Of course. I agree as I've already told you.

On the topic of whether many OEMs will implement owner key controls outside the scope of the spec, that's undetermined. Sure, we could wait-and-see, and then complain afterwards - but that's not a favorable outcome. My opinion is that we should try to put public pressure on them right now before they ship.

Panic when you have reason to panic. Be fearful when you have a reason to be fearful. But, don't make that your default position on everything -- you'll only become a paranoid loon.

As far as putting pressure on OEMs, good luck. Not that they care about a handful of people bitching, but if it makes you feel better ... sure!

Reply Parent Score: 1

RE[9]: Ok, let's be fair
by Alfman on Mon 7th Nov 2011 18:06 in reply to "RE[8]: Ok, let's be fair"
Alfman Member since:
2011-01-28

ilovebeer,

"I see no point in catering to anyones imagination when you can focus on reality and actual facts instead. There are better things to address than far-fetched speculation and/or flat out nonsense."

I asked you to point out specifically what I said that was misleading, and you refused to even do that. I don't get why you are so motivated to drown out my questions themselves. Are they that inconvenient for your world view?


"Of course. I agree as I've already told you."

Good, finally some agreement.

"Panic when you have reason to panic. Be fearful when you have a reason to be fearful. But, don't make that your default position on everything -- you'll only become a paranoid loon."

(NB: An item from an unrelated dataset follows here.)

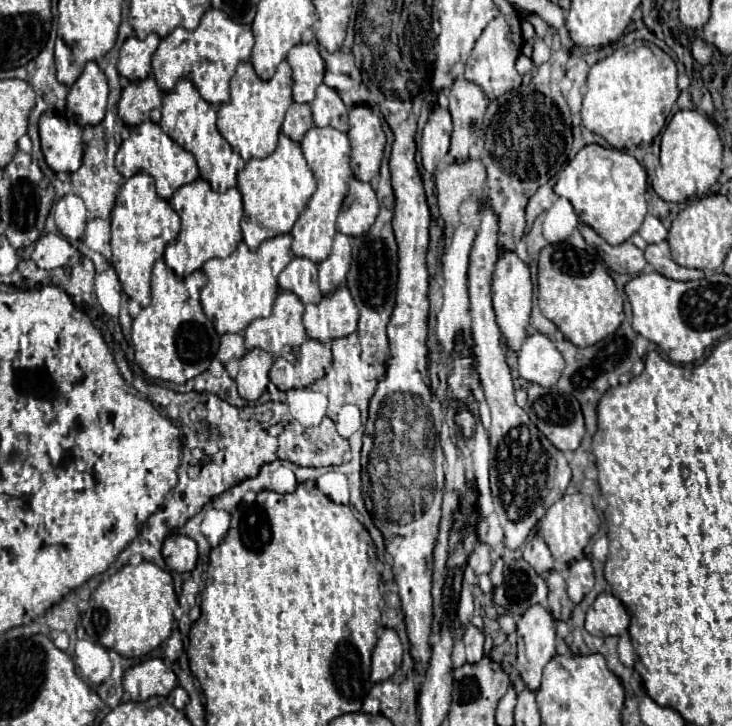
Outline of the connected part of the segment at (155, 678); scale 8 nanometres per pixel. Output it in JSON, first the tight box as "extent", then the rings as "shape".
{"extent":[124,659,178,701],"shape":[[[146,659],[130,667],[124,675],[124,689],[132,701],[146,701],[156,695],[166,697],[176,685],[178,679],[174,671],[166,667],[162,659]]]}

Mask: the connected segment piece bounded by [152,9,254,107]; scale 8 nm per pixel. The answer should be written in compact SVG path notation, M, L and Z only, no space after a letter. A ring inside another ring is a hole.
M210 9L204 13L200 25L188 33L186 41L182 41L180 27L160 41L158 51L154 53L152 59L152 73L162 93L172 91L180 79L190 79L192 85L202 95L202 99L218 107L220 103L228 103L230 79L236 71L236 65L250 59L252 45L254 45L254 37L248 25L238 25L226 19L222 11Z

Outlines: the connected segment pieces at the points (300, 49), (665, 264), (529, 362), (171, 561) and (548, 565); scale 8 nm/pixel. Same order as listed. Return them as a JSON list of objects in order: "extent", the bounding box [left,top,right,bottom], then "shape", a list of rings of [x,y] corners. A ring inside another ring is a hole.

Is it really that paranoid to believe that many OEMs may implement secure boot *by the spec* without a custom mechanism for owners to control the keys? This is not delusional FUD, it seems quite probable.

"As far as putting pressure on OEMs, good luck. Not that they care about a handful of people bitching, but if it makes you feel better ... sure!"

If there's any chance that this could make the difference between normal dual booting and pain in the ass dual booting, then it's well worth it in my opinion.